ROMAN HISTORIQUE — Julie Maupin. Ce nom ne vous dit peut-être rien, mais il mérite d’ être connu. Cette jeune femme, qui a grandi à Versailles au temps de Louis XIV, est une escrimeuse émérite, une chanteuse lyrique et une actrice reconnue ! Elle a vécu une vie flamboyante à une époque qui l’était tout autant … Qui d’autre que Jean-Laurent Del Socorro pour rendre hommage à cette figure féminine d’une autre époque ? Après Boudicca, découvrez donc le fabuleux destin de Julie Maupin dans Une pour toutes.
1688. Julie a grandi face au château de Versailles, dans les écuries royales. Là, elle a appris à enchaîner les bottes et les parades et elle manie désormais l’épée aussi bien que les réparties. La jeune femme est éprise de liberté. Seulement voilà, Julie vient d’avoir 18 ans, et avec cela l’obligation de se marier. Car au XVIIIe siècle, les jeunes filles sont toujours la propriété d’un homme : le père, puis le mari. Mais il faudra plus qu’un mariage arrangé pour enchaîner la bretteuse émérite : sitôt mariée, elle expédie son mari à la campagne et rallie Paris pour gagner sa vie —et sa liberté. Elle y enchaîne les amants et les duels, ce qui lui vaut quelques ennuis et la force à quitter la capitale pour la province afin d’échapper aux agents de police de La Reynie. Commence alors une vie incroyable et tumultueuse, dont la première étape est à Marseille. Et pour une fois, tout est vrai, même le plus invraisemblable !
Seule, envers et contre tous ? Eh bien, non ! Car Julie est en fait accompagnée depuis le début par un certain Méphistophélès, le très connu personnage du mythe de Faust, qui se présente à elle comme le diable. Car avant de rencontrer le fameux Faust, Méphistophélès a donc poursuivi Julie de ses assiduités afin de lui offrir une vie de plaisirs et de liberté en échange de son âme. Mais Julie s’y est toujours refusée, préférant gagner son émancipation toute seule. De ces contrats ratés va naître une amitié entre les deux personnages, qui ne manquent pas une occasion de croiser le fer ou de s’envoyer des réparties cinglantes (mais si bien trouvées). Cela n’est d’ailleurs pas sans rappeler le personnage de la Mort dans Je suis fille de rage, et permet d’apporter la touche si caractéristique de fantasy aux romans historiques de l’auteur.

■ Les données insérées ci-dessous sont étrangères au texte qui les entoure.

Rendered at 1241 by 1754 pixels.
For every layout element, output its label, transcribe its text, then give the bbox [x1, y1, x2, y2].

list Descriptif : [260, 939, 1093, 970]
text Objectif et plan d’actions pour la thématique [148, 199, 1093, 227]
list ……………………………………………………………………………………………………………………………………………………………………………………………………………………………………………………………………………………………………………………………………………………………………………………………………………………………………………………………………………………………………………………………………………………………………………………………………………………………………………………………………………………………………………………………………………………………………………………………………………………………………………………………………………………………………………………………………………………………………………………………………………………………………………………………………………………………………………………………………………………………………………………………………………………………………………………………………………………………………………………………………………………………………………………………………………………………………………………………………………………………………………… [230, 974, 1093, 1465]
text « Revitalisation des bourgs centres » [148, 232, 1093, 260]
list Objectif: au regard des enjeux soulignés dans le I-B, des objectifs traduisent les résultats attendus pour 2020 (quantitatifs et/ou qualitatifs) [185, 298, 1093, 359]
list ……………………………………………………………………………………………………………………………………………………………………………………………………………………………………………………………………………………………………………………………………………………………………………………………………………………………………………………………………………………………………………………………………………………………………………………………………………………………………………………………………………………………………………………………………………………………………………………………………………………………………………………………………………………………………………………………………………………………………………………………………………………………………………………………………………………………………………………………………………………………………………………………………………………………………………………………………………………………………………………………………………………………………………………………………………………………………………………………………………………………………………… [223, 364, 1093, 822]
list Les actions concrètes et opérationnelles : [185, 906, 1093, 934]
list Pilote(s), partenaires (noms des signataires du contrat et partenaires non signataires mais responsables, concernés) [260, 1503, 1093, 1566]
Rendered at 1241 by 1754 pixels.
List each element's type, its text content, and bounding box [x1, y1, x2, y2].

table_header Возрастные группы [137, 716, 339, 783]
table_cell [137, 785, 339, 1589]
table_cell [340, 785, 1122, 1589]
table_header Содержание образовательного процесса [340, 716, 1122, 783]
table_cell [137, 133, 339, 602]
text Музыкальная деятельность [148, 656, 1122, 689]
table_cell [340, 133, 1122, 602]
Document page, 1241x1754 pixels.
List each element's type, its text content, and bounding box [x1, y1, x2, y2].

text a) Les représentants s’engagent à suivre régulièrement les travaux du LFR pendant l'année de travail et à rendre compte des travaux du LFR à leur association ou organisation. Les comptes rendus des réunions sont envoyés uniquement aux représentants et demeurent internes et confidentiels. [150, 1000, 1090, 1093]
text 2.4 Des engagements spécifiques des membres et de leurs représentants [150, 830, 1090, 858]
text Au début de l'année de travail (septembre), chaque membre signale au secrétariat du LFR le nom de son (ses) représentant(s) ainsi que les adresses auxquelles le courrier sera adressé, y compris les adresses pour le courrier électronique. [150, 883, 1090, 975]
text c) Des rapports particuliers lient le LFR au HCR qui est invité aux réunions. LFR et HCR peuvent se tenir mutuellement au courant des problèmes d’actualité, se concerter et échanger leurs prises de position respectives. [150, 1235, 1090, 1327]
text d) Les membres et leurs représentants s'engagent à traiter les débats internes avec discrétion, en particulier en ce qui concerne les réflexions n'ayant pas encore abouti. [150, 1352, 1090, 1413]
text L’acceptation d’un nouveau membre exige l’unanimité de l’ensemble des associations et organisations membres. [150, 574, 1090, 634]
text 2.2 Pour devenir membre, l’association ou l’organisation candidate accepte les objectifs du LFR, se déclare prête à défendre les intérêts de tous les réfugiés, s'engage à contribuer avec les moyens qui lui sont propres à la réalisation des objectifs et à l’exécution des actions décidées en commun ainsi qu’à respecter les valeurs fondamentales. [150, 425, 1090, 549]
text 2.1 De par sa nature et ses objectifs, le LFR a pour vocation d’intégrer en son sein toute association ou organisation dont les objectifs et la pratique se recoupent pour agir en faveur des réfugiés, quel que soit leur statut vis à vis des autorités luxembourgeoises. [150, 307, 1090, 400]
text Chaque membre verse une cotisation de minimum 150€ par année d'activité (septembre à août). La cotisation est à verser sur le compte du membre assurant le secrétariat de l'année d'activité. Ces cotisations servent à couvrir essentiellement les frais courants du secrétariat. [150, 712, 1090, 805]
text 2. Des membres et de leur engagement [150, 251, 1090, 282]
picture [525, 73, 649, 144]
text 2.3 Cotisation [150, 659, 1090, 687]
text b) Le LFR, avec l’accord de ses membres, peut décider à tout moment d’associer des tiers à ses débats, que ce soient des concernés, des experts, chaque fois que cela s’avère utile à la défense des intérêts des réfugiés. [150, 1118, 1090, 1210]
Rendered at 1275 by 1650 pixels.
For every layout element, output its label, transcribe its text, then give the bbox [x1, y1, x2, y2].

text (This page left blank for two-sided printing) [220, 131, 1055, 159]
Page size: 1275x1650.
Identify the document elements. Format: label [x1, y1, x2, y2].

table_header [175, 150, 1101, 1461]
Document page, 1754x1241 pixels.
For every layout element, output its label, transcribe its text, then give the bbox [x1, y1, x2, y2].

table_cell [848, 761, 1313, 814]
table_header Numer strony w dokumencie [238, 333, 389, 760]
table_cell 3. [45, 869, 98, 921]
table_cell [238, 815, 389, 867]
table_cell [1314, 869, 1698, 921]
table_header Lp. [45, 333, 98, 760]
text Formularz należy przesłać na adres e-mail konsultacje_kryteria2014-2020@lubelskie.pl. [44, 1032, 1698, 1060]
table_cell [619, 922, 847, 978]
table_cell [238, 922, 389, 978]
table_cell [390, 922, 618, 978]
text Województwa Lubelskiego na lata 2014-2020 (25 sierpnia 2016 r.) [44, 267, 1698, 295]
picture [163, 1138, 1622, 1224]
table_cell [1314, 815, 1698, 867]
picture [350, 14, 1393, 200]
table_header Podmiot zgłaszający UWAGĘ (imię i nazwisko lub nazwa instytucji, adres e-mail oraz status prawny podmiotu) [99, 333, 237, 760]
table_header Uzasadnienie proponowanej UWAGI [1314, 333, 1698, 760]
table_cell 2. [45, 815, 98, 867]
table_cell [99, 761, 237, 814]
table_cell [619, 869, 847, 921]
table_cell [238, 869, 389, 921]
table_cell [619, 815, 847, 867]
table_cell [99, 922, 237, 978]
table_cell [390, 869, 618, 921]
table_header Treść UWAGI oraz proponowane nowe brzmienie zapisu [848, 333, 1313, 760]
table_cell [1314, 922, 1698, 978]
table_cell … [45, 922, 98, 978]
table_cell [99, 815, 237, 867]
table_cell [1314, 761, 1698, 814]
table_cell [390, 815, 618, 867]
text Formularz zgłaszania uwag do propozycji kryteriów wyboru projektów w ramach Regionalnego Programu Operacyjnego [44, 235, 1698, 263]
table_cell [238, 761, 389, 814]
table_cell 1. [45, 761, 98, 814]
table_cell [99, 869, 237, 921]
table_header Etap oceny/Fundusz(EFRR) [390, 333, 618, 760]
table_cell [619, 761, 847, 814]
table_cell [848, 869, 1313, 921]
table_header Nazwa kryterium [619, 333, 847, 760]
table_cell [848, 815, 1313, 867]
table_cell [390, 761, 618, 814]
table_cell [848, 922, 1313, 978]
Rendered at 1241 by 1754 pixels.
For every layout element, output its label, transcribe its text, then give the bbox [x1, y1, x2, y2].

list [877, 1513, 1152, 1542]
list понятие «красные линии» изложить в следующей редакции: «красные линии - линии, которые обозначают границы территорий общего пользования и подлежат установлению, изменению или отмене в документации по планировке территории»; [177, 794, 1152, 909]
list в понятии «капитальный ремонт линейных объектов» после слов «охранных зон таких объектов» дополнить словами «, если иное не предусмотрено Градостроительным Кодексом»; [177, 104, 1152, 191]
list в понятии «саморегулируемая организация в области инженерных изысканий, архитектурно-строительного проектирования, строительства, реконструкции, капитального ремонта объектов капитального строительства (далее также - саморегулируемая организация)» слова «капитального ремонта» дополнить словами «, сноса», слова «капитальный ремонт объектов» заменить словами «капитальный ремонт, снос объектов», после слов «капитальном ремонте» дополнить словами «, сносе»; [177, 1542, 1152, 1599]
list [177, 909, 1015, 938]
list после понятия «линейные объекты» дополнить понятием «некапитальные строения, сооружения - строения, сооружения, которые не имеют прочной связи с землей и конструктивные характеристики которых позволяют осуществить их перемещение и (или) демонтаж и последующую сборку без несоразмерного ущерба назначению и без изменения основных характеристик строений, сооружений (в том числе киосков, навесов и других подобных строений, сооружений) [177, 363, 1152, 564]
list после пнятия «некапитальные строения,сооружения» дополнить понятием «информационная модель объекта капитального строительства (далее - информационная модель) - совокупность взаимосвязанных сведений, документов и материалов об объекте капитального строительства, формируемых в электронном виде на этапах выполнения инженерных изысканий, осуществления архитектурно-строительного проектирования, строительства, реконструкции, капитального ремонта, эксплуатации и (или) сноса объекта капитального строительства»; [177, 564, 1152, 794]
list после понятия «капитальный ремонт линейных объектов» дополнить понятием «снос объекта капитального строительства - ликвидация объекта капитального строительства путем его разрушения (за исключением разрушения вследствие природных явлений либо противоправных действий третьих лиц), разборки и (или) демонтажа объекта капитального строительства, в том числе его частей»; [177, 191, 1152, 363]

Ce livre est également une jolie ode au théâtre, ne serait-ce que par son découpage. Une pour toutes est en effet écrit, non pas en chapitres, mais en actes et en scènes (souvenez-vous de vos cours de français !), et chaque partie s’ouvre sur un dialogue en alexandrins. Ces dialogues sont ciselés à la perfection et on tombe sous le charme dès la première page, avec une répartie d’anthologie. Le reste du texte, qui rassurez-vous n’est pas écrit en vers mais en prose, saura aussi vous régaler tant la plume de Jean-Laurent Del Socorro, est, comme toujours fluide, accessible et entraînante. On apprécie les légers clins d’œils à ses autres œuvres qui se glissent au fil des pages et qui font, de manière subtile, le lien avec le reste de la bibliographie de l’auteur, notamment quand l’intrigue se déroule à Marseille (Royaume de vent et de colères, Du Roi je serai l’assassin).
Les thèmes abordés dans ce roman sont intemporels si ce n’est d’une modernité désarmante. À travers le personnage de Julie, l’auteur nous parle bien évidemment d’égalité des sexes et de féminisme. Mais pas que ! Ce roman nous parle aussi de la vie sous toutes ses formes, des choix qui nous forgent et nous font grandir, et des règles qui sont parfois faites pour être bafouées. Le tout est saupoudré d’humour, de réflexions plus philosophiques et de tournures de phrase à la limite de la poésie. Un régal !
Une héroïne palpitante, un auteur qui ne nous déçoit jamais et qui sait se renouveler à chaque publication : vous l’aurez compris, c’est un gros coup de cœur. Il y aurait encore mille raisons de lire ce roman, mais croyez-nous sur parole, vous ne serez pas déçu de la découverte !
Une pour toutes, Jean-Laurent Del Socorro. École des loisirs, janvier 2022.